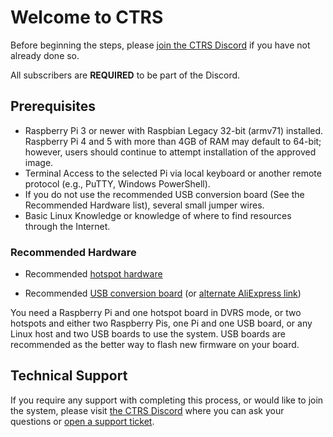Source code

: # Welcome to CTRS

Before beginning the steps, please [join the CTRS Discord](https://discord.gg/ctrs) if you have not already done so.

All subscribers are **REQUIRED** to be part of the Discord.


## Prerequisites

- Raspberry Pi 3 or newer with Raspbian Legacy 32-bit (armv71) installed. Raspberry Pi 4 and 5 with more than 4GB of RAM may default to 64-bit; however, users should continue to attempt installation of the approved image.
- Terminal Access to the selected Pi via local keyboard or another remote protocol (e.g., PuTTY, Windows PowerShell).
- If you do not use the recommended USB conversion board (See the Recommended Hardware list), several small jumper wires.
- Basic Linux Knowledge or knowledge of where to find resources through the Internet.


### Recommended Hardware
- Recommended [hotspot hardware](https://www.amazon.com/dp/B089JYBXHQ?ref=ppx_pop_mob_ap_share&th=1)

- Recommended [USB conversion board](https://www.amazon.com/AURSINC-Hotspot-Simplex-Compatible-MicroUSB/dp/B09WKJPW59) (or [alternate AliExpress link](https://www.aliexpress.us/item/3256804002996084.html?gatewayAdapt=glo2usa4itemAdapt))

You need a Raspberry Pi and one hotspot board in DVRS mode, or two hotspots and either two Raspberry Pis, one Pi and one USB board, or any Linux host and two USB boards to use the system.  USB boards are recommended as the better way to flash new firmware on your board.

## Technical Support
If you require any support with completing this process, or would like to join the system, please visit [the CTRS Discord](https://discord.gg/ctrs) where you can ask your questions or [open a support ticket](https://tickets.bellsys.cc/).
-------
Can you copy out verbatim the lines in the entries from the line with "Welcome to CTRS" to the line with "## Prerequisites", including both of those lines?

: # Welcome to CTRS

Before beginning the steps, please [join the CTRS Discord](https://discord.gg/ctrs) if you have not already done so.

All subscribers are **REQUIRED** to be part of the Discord.


## Prerequisites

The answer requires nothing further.